→ ЗАДАНИЯ К УПРАЖНЕНИЮ:
**a)** Ответьте по отрывку о Дали и Бунюэле:
(i) В каком издании и какого числа вышел отзыв Андре Делона?
(ii) Чья картина дала название «Золотому веку»?
(iii) Какую картину Дали купил виконт де Ноайль?
**b)** Дословно перепишите часть отрывка о Дали и Бунюэле: начните со слов «Впрочем, у критиков» и остановитесь после слов «разу имени Дали.».

→ ФРАГМЕНТ СТРАНИЦЫ:
═══
Впрочем, у критиков того времени не было на этот счет никаких сомнений: Андре Делон («Варьете», 15 июля 1929 года): «Фильм Бунюэля "Андалузский пес"». Брюньюс («Кайе д'ар», июль 1929 года): «"Андалузский пес" Луиса Бунюэля». Освел Блэкстоун («Клоз ап», Лондон, август 1929 года): «Сюрреалистский фильм Луиса Бунюэля "Андалузский пес"». Что касается Жана Виго[251], узревшего в «Андалузском псе» социальную подоплеку (это доказывает, что можно быть великим кинорежиссером и никаким критиком), то он трижды назвал имя Бунюэля и ни разу имени Дали.

Впрочем, Дали все сам прекрасно понимал. Фильм, благодаря своей скандальности, сослужил ему определенную службу (не как кинематографисту, а как художнику). Но все-таки не потому ли он не стал слишком глубоко погружаться в следующий фильм? »Золотой век» еще в большей мере, чем первый фильм, был детищем Бунюэля, хотя его название (позаимствованное у одной из картин Энгра), скорее всего, было предложено Сальвадором.

Между тем в жизнь художника вошла Гала, а отец выставил его из дома, когда узнал, что на одной из картин он сделал следующую надпись: «ПРИЯТНО иногда плюнуть на портрет своей матери». Бурное выяснение отношений между отцом и сыном пришлось как раз на тот самый момент, когда Бунюэль приехал в Кадакес на несколько дней, чтобы вместе с Дали поработать над сценарием «Золотого века», чем они и занимались, правда, без особого удовольствия.

В «Тайной жизни Сальвадора Дали» описание подготовительной работы, съемок и выхода в свет «Золотого века» занимает едва ли одну страницу.

«Бунюэль прибыл в Фигерас. Он получил предложение от виконта де Ноайля снять фильм, который будет полностью профинансирован, причем мы сами могли выбрать, что это будет за фильм. Все тот же виконт де Ноайль купил мою картину "Мрачная игра" [...] Окрыленный успехом, я уехал в Кадакес и приступил к работе над "Золотым веком". По моей мысли, фильм должен был передать всю силу той любви, что порождает в душе величие католической мифологии. "Для этого фильма, – сказал я Бунюэлю, – мне понадобится целая толпа архиепископов, куча мощей и монстранцев[252]. Я собираюсь заставить архиепископов в их расшитых митрах плескаться среди скал мыса Креус, застывших в причудливых формах в результате геологических катаклизмов [...]". Бунюэль же с присущими ему простодушием и арагонским упрямством вознамерился превратить все это в вульгарный антиклерикализм [...]. Бунюэль уехал со сценарием, чтобы приступить в Париже к подготовке съемок».
═══
→ ПРЕДОСТАВЛЕННЫЕ СВЕДЕНИЯ:
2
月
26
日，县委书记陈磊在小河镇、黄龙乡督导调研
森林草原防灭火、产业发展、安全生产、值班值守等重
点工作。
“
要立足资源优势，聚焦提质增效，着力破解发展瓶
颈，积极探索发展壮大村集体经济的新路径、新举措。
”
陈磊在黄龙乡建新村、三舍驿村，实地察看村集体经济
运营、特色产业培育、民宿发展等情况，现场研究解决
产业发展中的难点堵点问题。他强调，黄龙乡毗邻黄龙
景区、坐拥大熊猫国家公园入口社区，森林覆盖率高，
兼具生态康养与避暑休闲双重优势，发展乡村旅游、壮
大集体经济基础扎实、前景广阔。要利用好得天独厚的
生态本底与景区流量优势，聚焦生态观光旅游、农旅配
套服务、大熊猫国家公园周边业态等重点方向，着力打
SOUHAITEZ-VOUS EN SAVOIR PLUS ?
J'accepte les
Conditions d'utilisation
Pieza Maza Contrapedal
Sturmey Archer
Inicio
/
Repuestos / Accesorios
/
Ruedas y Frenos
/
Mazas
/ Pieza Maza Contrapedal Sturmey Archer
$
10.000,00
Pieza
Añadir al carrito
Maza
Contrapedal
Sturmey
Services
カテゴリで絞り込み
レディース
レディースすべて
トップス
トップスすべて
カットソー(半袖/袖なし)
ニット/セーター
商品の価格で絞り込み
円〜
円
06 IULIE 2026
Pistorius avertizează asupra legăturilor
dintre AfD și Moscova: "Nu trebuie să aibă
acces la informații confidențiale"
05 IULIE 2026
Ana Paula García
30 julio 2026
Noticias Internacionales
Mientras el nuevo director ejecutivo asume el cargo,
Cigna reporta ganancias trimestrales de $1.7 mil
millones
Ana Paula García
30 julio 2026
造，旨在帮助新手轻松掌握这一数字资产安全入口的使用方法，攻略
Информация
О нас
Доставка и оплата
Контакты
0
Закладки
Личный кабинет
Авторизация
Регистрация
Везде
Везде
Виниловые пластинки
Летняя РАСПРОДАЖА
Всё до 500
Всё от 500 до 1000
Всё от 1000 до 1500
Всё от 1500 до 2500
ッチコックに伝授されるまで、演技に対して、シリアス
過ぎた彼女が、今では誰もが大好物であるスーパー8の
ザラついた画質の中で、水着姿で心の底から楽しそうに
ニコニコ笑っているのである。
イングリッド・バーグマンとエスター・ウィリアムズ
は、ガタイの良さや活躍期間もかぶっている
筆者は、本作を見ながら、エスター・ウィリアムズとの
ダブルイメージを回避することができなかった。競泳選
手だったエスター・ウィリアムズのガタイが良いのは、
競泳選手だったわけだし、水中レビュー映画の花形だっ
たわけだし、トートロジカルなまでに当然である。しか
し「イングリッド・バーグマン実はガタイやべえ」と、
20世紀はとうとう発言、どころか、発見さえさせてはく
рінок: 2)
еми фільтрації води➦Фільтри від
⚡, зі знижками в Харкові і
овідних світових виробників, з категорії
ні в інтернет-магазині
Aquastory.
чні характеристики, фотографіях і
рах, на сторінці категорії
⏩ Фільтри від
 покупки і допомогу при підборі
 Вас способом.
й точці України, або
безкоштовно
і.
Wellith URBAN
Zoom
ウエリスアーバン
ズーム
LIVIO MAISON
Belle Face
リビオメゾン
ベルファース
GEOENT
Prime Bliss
═══
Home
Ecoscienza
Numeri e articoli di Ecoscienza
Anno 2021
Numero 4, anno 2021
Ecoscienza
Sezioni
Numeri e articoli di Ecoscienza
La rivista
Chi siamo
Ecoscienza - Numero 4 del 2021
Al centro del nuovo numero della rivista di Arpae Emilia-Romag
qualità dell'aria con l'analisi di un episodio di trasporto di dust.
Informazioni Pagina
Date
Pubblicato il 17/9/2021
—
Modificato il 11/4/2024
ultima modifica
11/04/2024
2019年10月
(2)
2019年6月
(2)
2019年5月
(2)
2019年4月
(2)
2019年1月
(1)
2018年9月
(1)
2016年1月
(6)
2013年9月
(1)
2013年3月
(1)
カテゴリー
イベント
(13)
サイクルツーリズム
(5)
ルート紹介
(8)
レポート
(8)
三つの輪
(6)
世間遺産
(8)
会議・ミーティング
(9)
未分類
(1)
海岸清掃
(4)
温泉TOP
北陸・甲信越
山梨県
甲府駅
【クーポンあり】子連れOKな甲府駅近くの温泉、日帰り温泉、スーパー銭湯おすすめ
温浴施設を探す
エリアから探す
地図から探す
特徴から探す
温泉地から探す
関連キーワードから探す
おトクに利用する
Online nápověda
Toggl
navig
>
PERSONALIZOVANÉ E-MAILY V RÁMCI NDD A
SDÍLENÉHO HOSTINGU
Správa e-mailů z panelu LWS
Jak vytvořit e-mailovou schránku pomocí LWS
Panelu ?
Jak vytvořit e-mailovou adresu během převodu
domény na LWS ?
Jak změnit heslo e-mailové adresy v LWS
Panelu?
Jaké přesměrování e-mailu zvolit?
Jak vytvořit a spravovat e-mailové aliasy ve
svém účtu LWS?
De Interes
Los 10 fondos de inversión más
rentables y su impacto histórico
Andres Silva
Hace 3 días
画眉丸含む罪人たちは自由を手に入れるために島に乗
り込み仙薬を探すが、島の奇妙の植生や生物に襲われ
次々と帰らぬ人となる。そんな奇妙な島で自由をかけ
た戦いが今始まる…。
═══
→ ОТВЕТЫ К ЗАДАНИЯМ:
**a)**
(i) В «Варьете», 15 июля 1929 года.
(ii) Энгра.
(iii) «Мрачная игра».

**b)**
Впрочем, у критиков того времени не было на этот счет никаких сомнений: Андре Делон («Варьете», 15 июля 1929 года): «Фильм Бунюэля "Андалузский пес"». Брюньюс («Кайе д'ар», июль 1929 года): «"Андалузский пес" Луиса Бунюэля». Освел Блэкстоун («Клоз ап», Лондон, август 1929 года): «Сюрреалистский фильм Луиса Бунюэля "Андалузский пес"». Что касается Жана Виго[251], узревшего в «Андалузском псе» социальную подоплеку (это доказывает, что можно быть великим кинорежиссером и никаким критиком), то он трижды назвал имя Бунюэля и ни разу имени Дали.